The last of the black evaporated, the last of the sickness in this frayed seam and artery was gone.
But my heart thudded in a dreadful way that it rarely had.
“Where are they?” whispered Princess Bring. “I did not hold onto them. Was I meant to hold on to them?”
Princess Take wrapped an arm around the princess, uncaring of her slime. “We were not meant to hold them.”
I paced atop the jutting pedestal of land where we now were. Everything below us on all sides was a crater of dust and dirt. “They must be here. I need four champions.”
But did I? I could be certain of very little. Perhaps mothers were not the only ones meant to die.
Then what was the point of saving the world? What was the point if monsters must die? They must be alive.
“Here!” shouted Princess Change.
There were many times that I might have detested her, but I might have happily kissed her now.
I blurred across dirt to her, and located the red sparkle through the grassland steadily forming. The duke had always been fond of covering his fingers in jewels, and a sole ruby had remained uncovered by dirt to act as a survival beacon.
My monsters are safe.
Releasing my power, I forced the dirt down and away from them. Duke Raise’s limp form was quickly revealed.
“Where is the duchess?” I muttered.
I dug. They had fallen into the sea close to one another. She must be close by.
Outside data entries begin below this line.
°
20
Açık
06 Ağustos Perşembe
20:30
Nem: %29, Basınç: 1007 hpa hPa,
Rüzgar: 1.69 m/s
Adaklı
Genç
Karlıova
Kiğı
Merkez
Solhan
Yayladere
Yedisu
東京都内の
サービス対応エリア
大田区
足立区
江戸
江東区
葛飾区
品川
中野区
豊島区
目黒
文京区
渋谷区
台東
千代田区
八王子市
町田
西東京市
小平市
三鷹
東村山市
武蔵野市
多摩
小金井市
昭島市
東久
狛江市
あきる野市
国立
The princesses were tending to the duke, pulling him out to the surface that was rapidly forming into a lush and green miracle that I could barely have imagined.
But I could not appreciate the miracle. Not when a monster was lost.
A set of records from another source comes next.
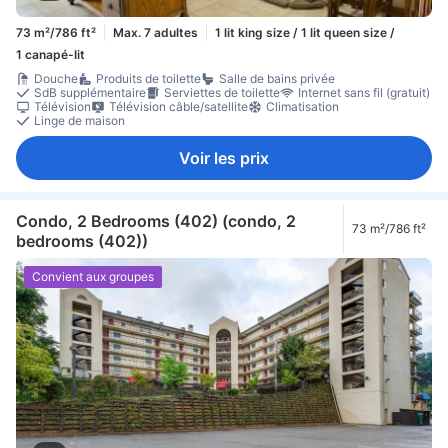
73 m²/786 ft²
Max. 7 adultes
1 lit king size / 1 lit queen size /
1 canapé-lit
Douche
Produits de toilette
Salle de bains privée
SdB supplémentaire
Serviettes de toilette
Internet sans fil (gratuit)
Télévision
Télévision câble/satellite
Climatisation
Linge de maison
Voir les prix
Condo, 2 Bedrooms (402) (condo, 2
73 m²/786 ft²
bedrooms (402))
Convient aux groupes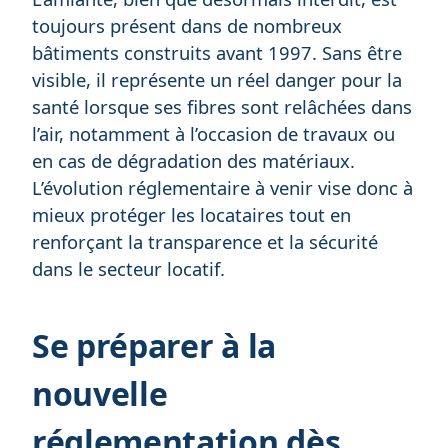
toujours présent dans de nombreux
bâtiments construits avant 1997. Sans être
visible, il représente un réel danger pour la
santé lorsque ses fibres sont relâchées dans
l’air, notamment à l’occasion de travaux ou
en cas de dégradation des matériaux.
L’évolution réglementaire à venir vise donc à
mieux protéger les locataires tout en
renforçant la transparence et la sécurité
dans le secteur locatif.
Se préparer à la
nouvelle
réglementation dès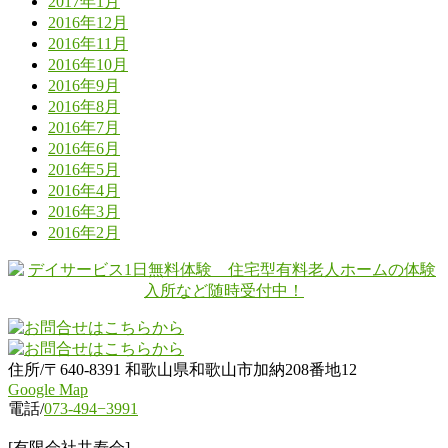
2017年1月
2016年12月
2016年11月
2016年10月
2016年9月
2016年8月
2016年7月
2016年6月
2016年5月
2016年4月
2016年3月
2016年2月
住所/〒640-8391 和歌山県和歌山市加納208番地12
Google Map
電話/
073-494−3991
[有限会社共寿会]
I readied my power to dig up the entire crater, but a hand on my arm made me pause.
Princess Change did not look at me. She stared out at the impossible and vibrant forest. As we watched, the trees and vines climbed high above us and obscured all sense of the vastness the crater had conveyed so effortlessly. This seam. This artery that had been hardly that any longer… was healed.
We would only confirm how much of the world was healed from the sky, but I imagined that our previous efforts had been nothingon this.
“We are meant to heal the world, not dig it apart,” said the princess.
“I must find my monster,” I replied, and even stepped to do so.
Princess Change hushed, “And how might ancients interpret that?”
I glanced back at her with unseeing eyes as my minds grasped her simple question. They would grasp that I was disrespecting their gift.
I would be disrespecting Richalle’s efforts. Not just of tonight but those of her life and death.
“The mother seemed certain when she poured through the duke and duchess,” murmured the princess next.
She had.
She had, no less.
“You wish me to realize that I was not meant to save Duchess Raise. You wish me to accept that she was a sacrifice. How shall I do that when I have the power to be sure my monster is not buried in dirt? How shall I answer the duke when he wakes and his wife is gone and lost?”
“I am not Queen” was the answer. “Yet the duchess tunneled through the world to get here, and if she is buried, I would fathom that she might tunnel back. To you, and certainly to him.”
I closed my eyes. “You are saying I must have faith in ancients.”
“And in your monsters, my queen. Nothing simple could have come of healing such a wound.”